The kernel is a C program with special constraints. In particular, the call stack is not allowed to be deep (IIRC, it is limited to 4Kbytes).

When you return a struct, the ABI (see the x86-64 ABI ...) mandates that (except for some short struct fitting in two words) the returned struct goes thru the stack. So such a style would favor quite big stack frames, hence would more easily meet the stack limit.

BTW, the usual style would be to return some integer error code, and modify the data pointed by argument pointers.

On x86-64/Linux returning a structure of two scalar values (integers, pointers, enums, doubles, ....) is definitely worth it, see this.

4
  • The limit is 16KB for some time now, at least on x86-64. It used to be 8KB for several years and even that was not enough (filesystem code, mostly xfs, would overflow very easily esp. when memory reclaim was triggered whilst deep within i/o stack).
    – user4822941
    Jul 2, 2015 at 22:22
  • The struct is often on the stack anyway.
    – o11c
    Jul 3, 2015 at 2:44
  • @o11c: but returning a struct is making a silent copy of it, so you could gets (temporarily) two copies of it on the stack. Jul 3, 2015 at 4:22
  • @BasileStarynkevitch not on any decent compiler. The only thing you might have to worry about is if it can't resolve the aliasing.
    – o11c
    Jul 3, 2015 at 4:27
2

That has a benefit of reducing copying memory blocks back and forth.

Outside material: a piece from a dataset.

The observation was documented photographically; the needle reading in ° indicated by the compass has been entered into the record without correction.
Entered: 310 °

Using this methodology allows the invoked function to only modify certain parts of the passed in struct and no memory is being copied at all.

3
  • The benefit is when passing the address the function can operate on the data at that address and the changes are available to the caller. When passing a copy that isn't possible. Jul 2, 2015 at 19:45
  • 1
    Returned structs are usually passed by pointer unless they are small enough to fit in registers. There is no large memory-copy involved unless your compiler is really dumb.
    – o11c
    Jul 3, 2015 at 2:43
  • @o11c that's completely irrelevant. Even if a "smart" compiler can optimize return values, the calling code might need to store the result in a local variable and then you get copying. Also, a lot of the relevant code was written at a time when compilers were significantly less advanced and no one is going to change a whole coding pattern just because compilers improved. Last but not least, your entire assumption relies on full source code, but that doesn't work for libraries, which is exactly the case here (at least for some of the functions) (Also see Basile's answer - Same family of reason)
    – Amit
    Jul 3, 2015 at 8:04
1

Passing in a pointer to a struct that is used for returning data is useful to pass back a large amount of data without having to actually pass it. You're only passing a pointer back and forth instead of a giant struct.

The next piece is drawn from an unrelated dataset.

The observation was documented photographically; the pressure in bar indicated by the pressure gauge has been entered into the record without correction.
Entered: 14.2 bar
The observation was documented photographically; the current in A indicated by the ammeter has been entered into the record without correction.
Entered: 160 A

Your example only showed one element that gets filled out. There are drivers that pass back structs with dozens (if not over a hundred) fields. That would get very expensive memory and cpu wise. You want to squeeze as much from your kernel as possible.

Another thing this method allows you to do is to let the memory management happen outside of the function, making the function more generic and reusable.

Not to mention that if you want to return more than 1 thing, this is pretty much the only way of doing it.

A nice side benefit is it allows you to very clearly define the interface to the driver. Declare a struct and there's your API. Nothing else goes in or out.

1

The actual reason is far simpler than the other answers: it's just habit, from a constraint that no longer exists. All other justifications have been invented after the fact; there is usually an equal and opposite justification for the opposite.

In old C compilers, all arguments and return-value had to be able to fit in registers. That meant, if they were larger, they would have to be passed by address.